不知道他是從哪知道的消息,上門挑事還專程找來了學工部的宿管老師。

宿管老師的目光隔著鏡片掃過兩人,對陸知佑道:“你是701的宿舍長?”

“嗯。”陸知佑微微點頭應了聲。

“周一學校按例檢查宿舍衛生。有同學說你們在宿舍違規養貓,學校這邊需要了解情況。”

宿管老師順著手裏的名冊找到名字:“701宿舍,陸知佑,是吧?”

確認過後她越過陸知佑的肩膀,徑直看向裏間:“走吧,進你們宿舍看看。”

陸知佑沒答話,他側過身,讓出位置方便走廊外的人進來。許煥就跟在老師身後,經過身邊時,陸知佑擡眼看他那副仗勢的樣子,忽然笑了一聲。

“許煥,你還挺行啊。”

陸知佑懶散地開口,慣是往常那點漫不經心:“沒看出來,你原來真就這點水平。”

人都上大學了,還玩這套下三濫的告發舉報。

不知道念的是桐大還是桐小。

老師在裏間聽不到倆人站在門口的對話。

許煥冷笑道:“自己做錯了事,就別叫人抓到把柄。”

陸知佑微掀了眼瞼看他,說話時眼裏露出輕微的不屑與嘲弄。那雙剔透的眸子沈下來盯向許煥,眉目間雜涼薄的戾氣。他嗤了聲:“你管得著?”

被他的眼神刺激到,許煥的臉色愈發陰鷙。他扭頭看了眼裏間的方向,季南川已經下了床,正回答著宿管老師的問話,眼神冷冷地瞧著他。

知道這場突擊檢查正中二人下懷,許煥譏諷般開口:“是啊,我管不著。有人違規也不是我來判處分,學校自然會管。”

看到陸知佑朋友圈那天他就留了個心眼,等人把照片發給他,又再次確認過。

挺久之前陸知佑跟季南川就把貓帶進了宿舍,大概是每周查寢的時間都刻意收拾避過,才能在宿管眼皮底下藏這麽久。

他專程領著宿管老師來查,就是要抓到這個證據。

陸知佑看著許煥那副小人得志的樣子,從入社起便被對方接二連三挑釁的積怨,忽然都懶得再起清算的念頭。跟人吵架的前提,是把對方當人看。

許煥今天幹的這事兒已經徹底被他踢出了這個範疇。

陸知佑突然伸出手臂抓過許煥的肩,不容抗拒地推著他走進宿舍。他唇邊的笑意很涼,低頭對許煥低聲:“行啊,你也來我們宿舍好好看看。免得今天白來一趟。”

他就想看看,許煥今天大費周章的這場戲還想在701怎麽唱。

裏間的季南川早在開門時就了然情況,這會兒熟練應付著老師的問話:“……701就我們倆,其他舍友這學期沒怎麽來住。

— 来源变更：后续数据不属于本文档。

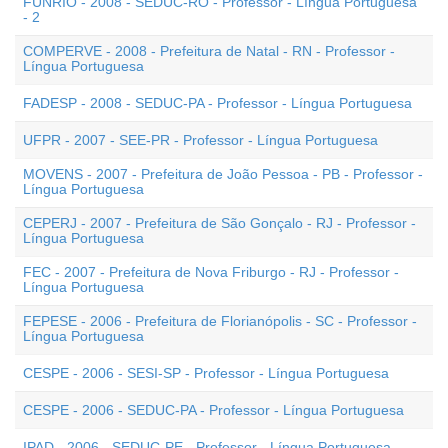
FUNRIO - 2008 - SEDUC-RO - Professor - Língua Portuguesa
- 2
COMPERVE - 2008 - Prefeitura de Natal - RN - Professor -
Língua Portuguesa
FADESP - 2008 - SEDUC-PA - Professor - Língua Portuguesa
UFPR - 2007 - SEE-PR - Professor - Língua Portuguesa
MOVENS - 2007 - Prefeitura de João Pessoa - PB - Professor -
Língua Portuguesa
CEPERJ - 2007 - Prefeitura de São Gonçalo - RJ - Professor -
Língua Portuguesa
FEC - 2007 - Prefeitura de Nova Friburgo - RJ - Professor -
Língua Portuguesa
FEPESE - 2006 - Prefeitura de Florianópolis - SC - Professor -
Língua Portuguesa
CESPE - 2006 - SESI-SP - Professor - Língua Portuguesa
CESPE - 2006 - SEDUC-PA - Professor - Língua Portuguesa
IPAD - 2006 - SEDUC-PE - Professor - Língua Portuguesa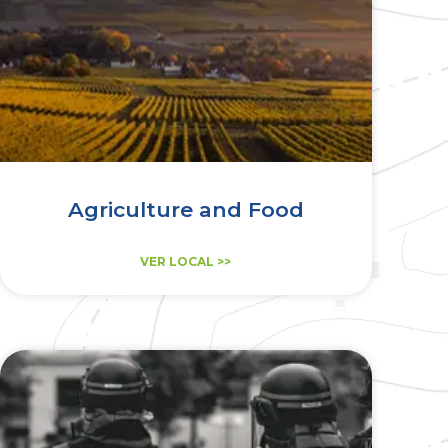
Agriculture and Food
VER LOCAL >>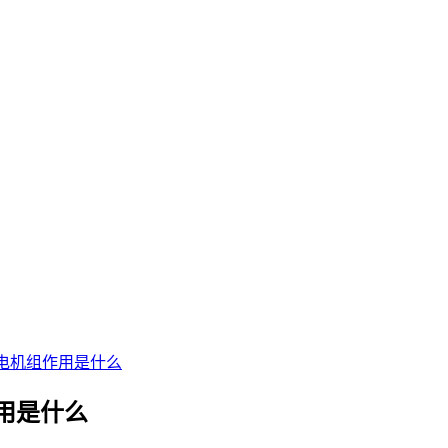
电机组作用是什么
用是什么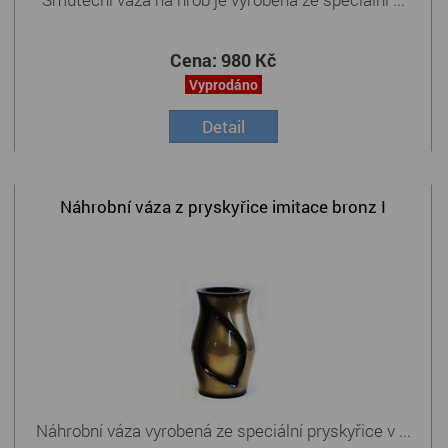
Cena:
980 Kč
Vyprodáno
Detail
Náhrobní váza z pryskyřice imitace bronz I
Náhrobní váza vyrobená ze speciální pryskyřice v ...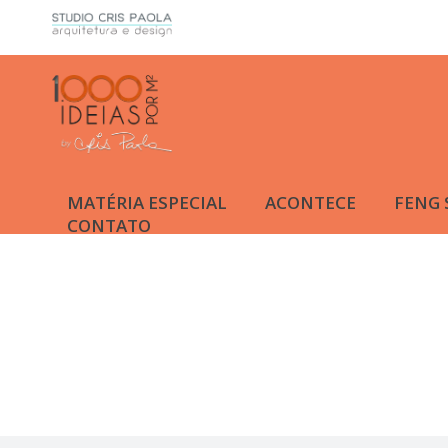
MATÉRIA ESPECIAL
ACONTECE
FENG 
CONTATO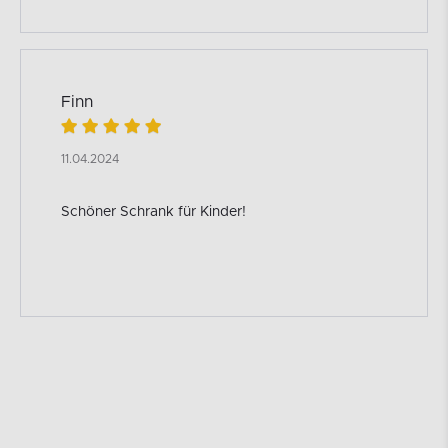
Finn
11.04.2024
Schöner Schrank für Kinder!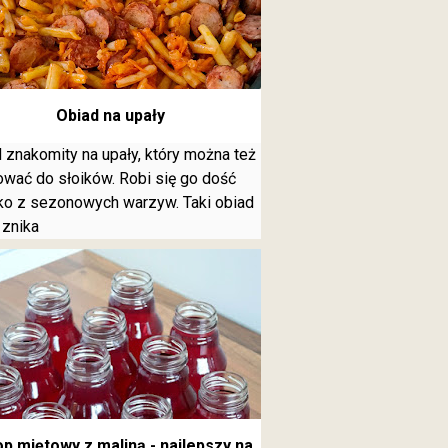
Obiad na upały
 znakomity na upały, który można też
wać do słoików. Robi się go dość
o z sezonowych warzyw. Taki obiad
 znika
p miętowy z maliną - najlepszy na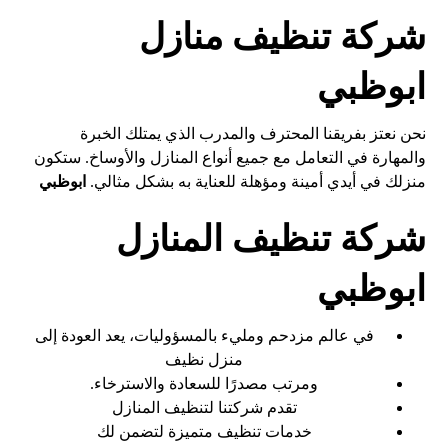
شركة تنظيف منازل
ابوظبي
نحن نعتز بفريقنا المحترف والمدرب الذي يمتلك الخبرة
والمهارة في التعامل مع جميع أنواع المنازل والأوساخ. ستكون
منزلك في أيدي أمينة ومؤهلة للعناية به بشكل مثالي.
ابوظبي
شركة تنظيف المنازل
ابوظبي
في عالم مزدحم ومليء بالمسؤوليات، يعد العودة إلى
منزل نظيف
ومرتب مصدرًا للسعادة والاسترخاء.
تقدم شركتنا لتنظيف المنازل
خدمات تنظيف متميزة لتضمن لك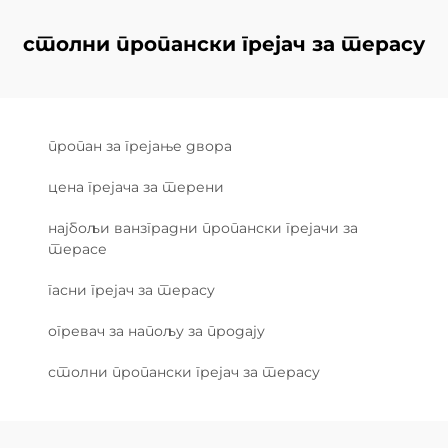
столни пропански грејач за терасу
пропан за грејање двора
цена грејача за терени
најбољи ванзградни пропански грејачи за
терасе
гасни грејач за терасу
огревач за напољу за продају
столни пропански грејач за терасу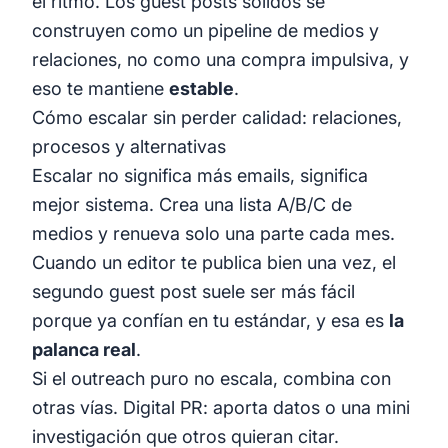
el ritmo. Los guest posts sólidos se
construyen como un pipeline de medios y
relaciones, no como una compra impulsiva, y
eso te mantiene
estable
.
Cómo escalar sin perder calidad: relaciones,
procesos y alternativas
Escalar no significa más emails, significa
mejor sistema. Crea una lista A/B/C de
medios y renueva solo una parte cada mes.
Cuando un editor te publica bien una vez, el
segundo guest post suele ser más fácil
porque ya confían en tu estándar, y esa es
la
palanca real
.
Si el outreach puro no escala, combina con
otras vías. Digital PR: aporta datos o una mini
investigación que otros quieran citar.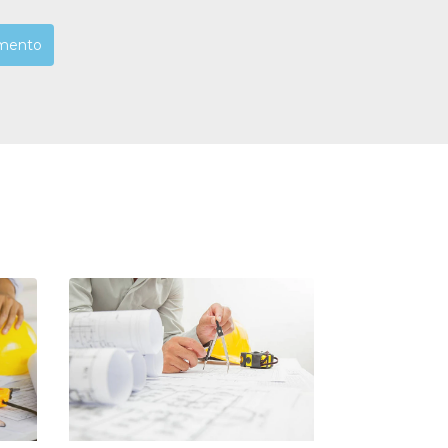
mento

老師你就為這事兒來的啊?隨便看就是了,我們宿舍衛生條件一直沒問題。”

許煥被陸知佑推搡著進來,當即插嘴道:“老師,要不你去陽臺上看看吧。”

照片就是在陽臺拍的,他估計貓就被藏在那兒。

季南川一楞:“陽臺也查?”

見他這種反應,許煥更加肯定心裏的猜測。他甩開陸知佑的手,上前一把拉開了陽臺門。

桐大每間宿舍都有獨立的陽臺和衛浴,陽臺除卻洗衣機還有足夠的空間晾曬衣服跟放置雜物。

宿管老師掃視了圈,眉頭微皺:“你們陽臺怎麽這麽多東西,雜物放得太亂。”

先前為了藏警花的貓砂盆,季南川專門在角落邊買了個新置物櫃擋著。

季南川撓了撓頭發:“不好意思啊老師,我們平時不怎麽收拾陽臺這塊,基本都是放用不著的東西。”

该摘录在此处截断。